La mesure de la force

Cette recension a été publiée dans le numéro de printemps de Politique étrangère (n°3/2018). Rémy Hémez propose une analyse de l’ouvrage dirigé par Martin Motte, La mesure de la force. Traité de stratégie de l’École de guerre (Tallandier, 2018, 416 pages).

Parce que « la guerre est la voie qui mène à la survie ou à l’anéantissement, il est indispensable de l’étudier à fond ». Pour nous aider à tenir compte de cet avertissement de Sun Tzu, les auteurs – tous quatre des références dans le domaine de la pensée stratégique – proposent un manuel à partir des cours de stratégie dispensés à l’École de guerre depuis plusieurs années. En 13 chapitres clairs et passionnants, les principaux domaines de la matière sont abordés.

Les cinq premières parties reviennent sur les fondements de la théorie stratégique. Le propos liminaire est utilement consacré à un travail de définition. Est retenue celle de Georges-Henri Soutou : « La stratégie est l’art de la dialectique des volontés et des intelligences employant, entre autres, la force ou la menace de recours à la force à des fins politiques. » S’ensuivent des réflexions sur le stratège et les qualités dont il doit faire preuve, ainsi que sur la nature de la stratégie, entre science et art. Un chapitre est dédié aux principes de la guerre. Deux tendances y sont distinguées : une « clausewitzienne », qui s’efforce de penser globalement la guerre, et une autre « jominienne », davantage concentrée sur l’exécution.

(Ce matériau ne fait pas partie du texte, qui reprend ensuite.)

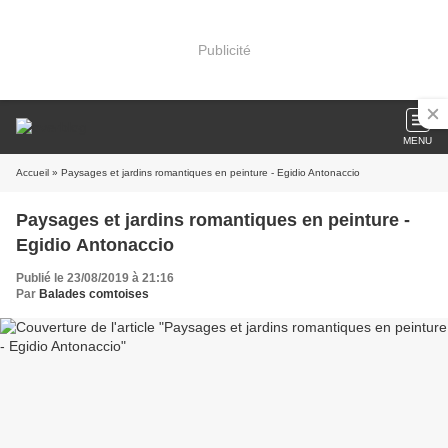
Publicité
MENU
Accueil
» Paysages et jardins romantiques en peinture - Egidio Antonaccio
Paysages et jardins romantiques en peinture -
Egidio Antonaccio
Publié le 23/08/2019 à 21:16
Par
Balades comtoises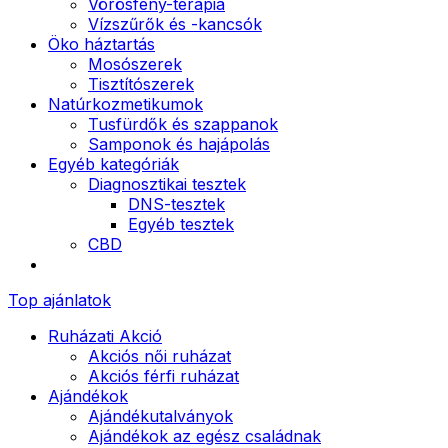
Vörösfény-terápia
Vízszűrők és -kancsók
Öko háztartás
Mosószerek
Tisztítószerek
Natúrkozmetikumok
Tusfürdők és szappanok
Samponok és hajápolás
Egyéb kategóriák
Diagnosztikai tesztek
DNS-tesztek
Egyéb tesztek
CBD
Top ajánlatok
Ruházati Akció
Akciós női ruházat
Akciós férfi ruházat
Ajándékok
Ajándékutalványok
Ajándékok az egész családnak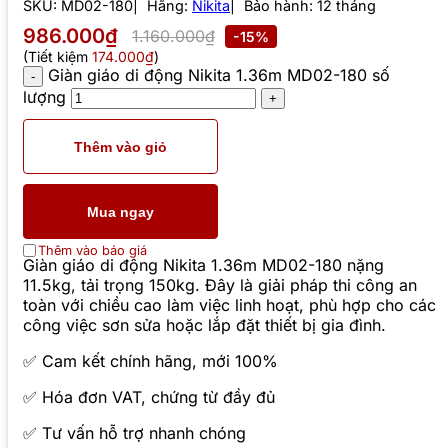
SKU:
MD02-180
Hãng:
Nikita
Bảo hành: 12 tháng
986.000₫
1.160.000₫
-15%
(Tiết kiệm
174.000₫
)
Giàn giáo di động Nikita 1.36m MD02-180 số
lượng
Thêm vào giỏ
Mua ngay
Thêm vào báo giá
Giàn giáo di động Nikita 1.36m MD02-180 nặng
11.5kg, tải trọng 150kg. Đây là giải pháp thi công an
toàn với chiều cao làm việc linh hoạt, phù hợp cho các
công việc sơn sửa hoặc lắp đặt thiết bị gia đình.
✅ Cam kết chính hãng, mới 100%
✅ Hóa đơn VAT, chứng từ đầy đủ
✅ Tư vấn hỗ trợ nhanh chóng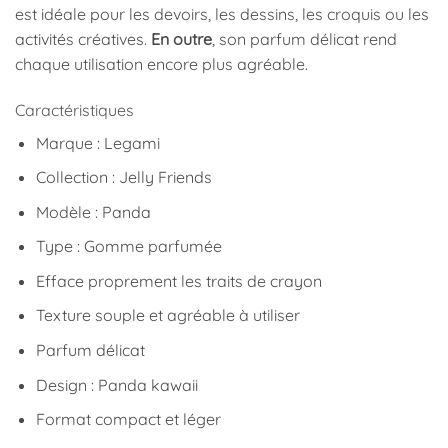
est idéale pour les devoirs, les dessins, les croquis ou les
activités créatives.
En outre
, son parfum délicat rend
chaque utilisation encore plus agréable.
Caractéristiques
Marque : Legami
Collection : Jelly Friends
Modèle : Panda
Type : Gomme parfumée
Efface proprement les traits de crayon
Texture souple et agréable à utiliser
Parfum délicat
Design : Panda kawaii
Format compact et léger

Deux parties sont ensuite dédiées aux stratégies de milieu : navale et maritime d’abord, puis aérienne. Dans cette dernière, il est bien montré que les principaux concepts stratégiques aériens ont été empruntés à la stratégie maritime. On pense, par exemple, à la maîtrise de l’air ou à la puissance aérienne. Deux autres chapitres reflètent l’élargissement de la conflictualité à de nouveaux milieux, dédiés aux stratégies spatiale et cyber. La partie consacrée à la cyberstratégie revient de façon pertinente sur les principes et les modes d’action applicables à ce milieu, où l’on peut aussi agir par le choc, le feu ou la manœuvre. Les cultures stratégiques ne sont pas oubliées et font l’objet d’importants développements.

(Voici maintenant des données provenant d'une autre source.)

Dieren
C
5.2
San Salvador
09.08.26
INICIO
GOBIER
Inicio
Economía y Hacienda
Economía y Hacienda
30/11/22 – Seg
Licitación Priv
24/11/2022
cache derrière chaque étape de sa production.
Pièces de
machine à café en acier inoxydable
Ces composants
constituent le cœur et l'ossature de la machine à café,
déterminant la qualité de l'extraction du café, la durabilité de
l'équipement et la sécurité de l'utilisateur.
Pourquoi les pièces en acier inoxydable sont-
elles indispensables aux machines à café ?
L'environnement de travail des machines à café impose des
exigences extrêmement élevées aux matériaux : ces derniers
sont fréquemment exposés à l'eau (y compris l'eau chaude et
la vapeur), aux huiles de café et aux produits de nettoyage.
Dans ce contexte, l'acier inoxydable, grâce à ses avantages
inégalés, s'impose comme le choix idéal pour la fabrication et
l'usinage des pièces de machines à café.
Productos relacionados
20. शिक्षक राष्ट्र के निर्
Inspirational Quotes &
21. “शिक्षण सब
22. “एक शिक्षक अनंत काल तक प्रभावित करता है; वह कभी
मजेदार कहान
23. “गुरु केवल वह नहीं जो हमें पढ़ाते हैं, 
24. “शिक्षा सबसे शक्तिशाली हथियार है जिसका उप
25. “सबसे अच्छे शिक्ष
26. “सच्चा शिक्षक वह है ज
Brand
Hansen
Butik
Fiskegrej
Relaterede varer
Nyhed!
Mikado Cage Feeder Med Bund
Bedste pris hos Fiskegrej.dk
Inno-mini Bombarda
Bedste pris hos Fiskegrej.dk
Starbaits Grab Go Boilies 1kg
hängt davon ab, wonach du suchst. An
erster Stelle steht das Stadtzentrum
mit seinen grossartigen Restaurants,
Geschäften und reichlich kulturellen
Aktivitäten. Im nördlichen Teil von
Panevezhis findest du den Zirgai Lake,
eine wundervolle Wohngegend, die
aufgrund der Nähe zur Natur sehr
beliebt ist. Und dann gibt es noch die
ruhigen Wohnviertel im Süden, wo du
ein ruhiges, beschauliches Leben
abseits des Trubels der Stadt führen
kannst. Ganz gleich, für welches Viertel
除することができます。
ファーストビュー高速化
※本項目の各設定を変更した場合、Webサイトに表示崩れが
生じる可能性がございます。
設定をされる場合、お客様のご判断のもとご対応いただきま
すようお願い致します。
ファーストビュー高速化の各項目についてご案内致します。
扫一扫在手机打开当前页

L’évolution de la stratégie classique depuis 1945 est analysée, notamment au prisme du mouvement de balancier entre focalisation sur la guerre majeure et sur les conflits de basse intensité. À ce titre, un rappel salutaire : « Toute puissance militaire conséquente doit en permanence faire porter sa réflexion stratégique sur l’ensemble du spectre des affrontements – et en particulier sur les savoir-faire de haute intensité, car ils sont difficiles à acquérir et à maintenir. » Le chapitre qui suit renvoie à cette problématique. On y étudie les stratégies « alternatives », revenant notamment sur les notions d’irrégularité et d’approche globale. Un bilan, pour le moins contrasté, des deux dernières décennies d’opérations antiterroristes et de contre-insurrection est ébauché. Quant aux stratégies nucléaires, elles sont bien entendu détaillées : elles tiennent un rôle de pivot, tant
« l’emploi de l’arme nucléaire bouleverse le rapport coût/bénéfice qui fonde le calcul stratégique depuis la nuit des temps ».

Cet excellent ouvrage n’est certes pas, et les auteurs le savent, le plus complet sur la stratégie – on se référera pour cela au Traité de stratégie d’Hervé Coutau-Bégarie (1999) qui reste la référence en français –, mais il constitue un indispensable manuel de stratégie à destination du « grand public cultivé ».